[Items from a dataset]
BEGIN

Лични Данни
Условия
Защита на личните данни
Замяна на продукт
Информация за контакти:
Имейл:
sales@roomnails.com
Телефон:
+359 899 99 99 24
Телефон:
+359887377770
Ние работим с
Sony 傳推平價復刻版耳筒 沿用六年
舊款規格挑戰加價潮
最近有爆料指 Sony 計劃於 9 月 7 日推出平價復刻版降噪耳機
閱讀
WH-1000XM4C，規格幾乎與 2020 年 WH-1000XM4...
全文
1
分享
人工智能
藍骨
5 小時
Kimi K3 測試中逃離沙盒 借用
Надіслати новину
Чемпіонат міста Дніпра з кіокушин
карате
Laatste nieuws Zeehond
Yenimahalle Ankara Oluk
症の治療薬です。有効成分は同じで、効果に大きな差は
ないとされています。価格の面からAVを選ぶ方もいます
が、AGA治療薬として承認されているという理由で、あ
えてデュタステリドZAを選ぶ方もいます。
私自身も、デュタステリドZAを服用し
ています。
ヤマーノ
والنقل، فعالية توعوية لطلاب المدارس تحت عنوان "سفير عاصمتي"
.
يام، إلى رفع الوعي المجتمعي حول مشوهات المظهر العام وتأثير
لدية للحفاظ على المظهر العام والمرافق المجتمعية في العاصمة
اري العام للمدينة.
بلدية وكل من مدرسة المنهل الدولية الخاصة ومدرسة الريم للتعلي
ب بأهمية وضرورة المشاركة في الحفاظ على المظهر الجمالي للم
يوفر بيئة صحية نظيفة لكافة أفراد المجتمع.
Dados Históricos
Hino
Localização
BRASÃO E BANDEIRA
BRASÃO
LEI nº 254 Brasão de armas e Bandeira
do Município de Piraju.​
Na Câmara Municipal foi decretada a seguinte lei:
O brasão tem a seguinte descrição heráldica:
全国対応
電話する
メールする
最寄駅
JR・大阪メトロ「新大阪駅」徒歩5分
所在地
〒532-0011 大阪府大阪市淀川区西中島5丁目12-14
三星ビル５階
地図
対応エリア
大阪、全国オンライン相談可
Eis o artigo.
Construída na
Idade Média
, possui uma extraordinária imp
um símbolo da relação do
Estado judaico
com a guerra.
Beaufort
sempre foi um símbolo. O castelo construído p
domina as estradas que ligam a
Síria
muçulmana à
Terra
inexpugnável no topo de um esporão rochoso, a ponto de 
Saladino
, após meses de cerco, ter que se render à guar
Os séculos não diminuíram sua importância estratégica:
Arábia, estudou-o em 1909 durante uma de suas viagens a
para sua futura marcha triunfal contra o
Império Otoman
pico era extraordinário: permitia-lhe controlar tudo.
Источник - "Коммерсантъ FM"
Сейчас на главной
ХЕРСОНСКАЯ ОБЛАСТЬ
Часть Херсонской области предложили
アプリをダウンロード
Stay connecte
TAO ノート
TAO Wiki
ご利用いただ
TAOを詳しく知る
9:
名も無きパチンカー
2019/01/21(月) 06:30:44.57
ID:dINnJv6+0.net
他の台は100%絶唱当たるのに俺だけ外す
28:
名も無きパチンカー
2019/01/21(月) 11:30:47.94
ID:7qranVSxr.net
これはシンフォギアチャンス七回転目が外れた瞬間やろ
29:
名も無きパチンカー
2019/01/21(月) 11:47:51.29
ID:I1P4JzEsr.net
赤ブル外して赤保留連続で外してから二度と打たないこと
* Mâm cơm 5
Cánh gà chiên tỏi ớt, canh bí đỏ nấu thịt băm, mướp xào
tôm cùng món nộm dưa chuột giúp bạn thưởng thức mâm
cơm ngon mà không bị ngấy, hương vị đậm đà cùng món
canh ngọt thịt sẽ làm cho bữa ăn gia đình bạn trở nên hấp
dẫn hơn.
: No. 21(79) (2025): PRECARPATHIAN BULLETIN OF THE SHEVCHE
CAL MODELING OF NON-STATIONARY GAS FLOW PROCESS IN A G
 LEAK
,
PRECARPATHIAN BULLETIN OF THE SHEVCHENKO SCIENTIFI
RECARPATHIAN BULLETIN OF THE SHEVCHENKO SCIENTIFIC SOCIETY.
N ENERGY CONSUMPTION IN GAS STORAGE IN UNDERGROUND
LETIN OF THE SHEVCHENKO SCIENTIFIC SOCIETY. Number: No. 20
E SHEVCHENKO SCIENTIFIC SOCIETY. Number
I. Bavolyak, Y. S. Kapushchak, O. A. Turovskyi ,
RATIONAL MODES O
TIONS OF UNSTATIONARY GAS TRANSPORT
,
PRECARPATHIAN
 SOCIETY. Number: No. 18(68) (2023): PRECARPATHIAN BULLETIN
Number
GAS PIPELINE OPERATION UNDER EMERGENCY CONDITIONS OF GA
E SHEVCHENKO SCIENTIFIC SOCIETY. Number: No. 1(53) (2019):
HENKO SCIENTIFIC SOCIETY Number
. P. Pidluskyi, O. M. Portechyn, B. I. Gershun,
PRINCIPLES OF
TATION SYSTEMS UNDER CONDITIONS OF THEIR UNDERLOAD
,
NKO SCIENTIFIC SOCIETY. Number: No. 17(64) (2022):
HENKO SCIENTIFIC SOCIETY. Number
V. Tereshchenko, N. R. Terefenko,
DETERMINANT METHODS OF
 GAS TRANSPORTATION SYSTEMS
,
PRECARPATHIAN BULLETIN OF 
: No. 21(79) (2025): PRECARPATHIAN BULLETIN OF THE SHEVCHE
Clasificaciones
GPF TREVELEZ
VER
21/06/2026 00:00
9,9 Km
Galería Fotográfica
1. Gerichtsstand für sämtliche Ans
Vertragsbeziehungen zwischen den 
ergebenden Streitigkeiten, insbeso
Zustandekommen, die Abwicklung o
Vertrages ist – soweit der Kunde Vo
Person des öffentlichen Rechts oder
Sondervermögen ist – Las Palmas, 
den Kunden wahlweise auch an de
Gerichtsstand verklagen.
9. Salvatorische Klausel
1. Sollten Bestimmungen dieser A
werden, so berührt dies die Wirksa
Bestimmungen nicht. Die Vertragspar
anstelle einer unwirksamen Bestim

END

Write out, please, only the lines from the one with "PRINCIPLES OF" through the last line above, both included and unchanged.

*SOLUTION FOR THIS EXERCISE*:
PRINCIPLES OF
TATION SYSTEMS UNDER CONDITIONS OF THEIR UNDERLOAD
,
NKO SCIENTIFIC SOCIETY. Number: No. 17(64) (2022):
HENKO SCIENTIFIC SOCIETY. Number
V. Tereshchenko, N. R. Terefenko,
DETERMINANT METHODS OF
 GAS TRANSPORTATION SYSTEMS
,
PRECARPATHIAN BULLETIN OF 
: No. 21(79) (2025): PRECARPATHIAN BULLETIN OF THE SHEVCHE
Clasificaciones
GPF TREVELEZ
VER
21/06/2026 00:00
9,9 Km
Galería Fotográfica
1. Gerichtsstand für sämtliche Ans
Vertragsbeziehungen zwischen den 
ergebenden Streitigkeiten, insbeso
Zustandekommen, die Abwicklung o
Vertrages ist – soweit der Kunde Vo
Person des öffentlichen Rechts oder
Sondervermögen ist – Las Palmas, 
den Kunden wahlweise auch an de
Gerichtsstand verklagen.
9. Salvatorische Klausel
1. Sollten Bestimmungen dieser A
werden, so berührt dies die Wirksa
Bestimmungen nicht. Die Vertragspar
anstelle einer unwirksamen Bestim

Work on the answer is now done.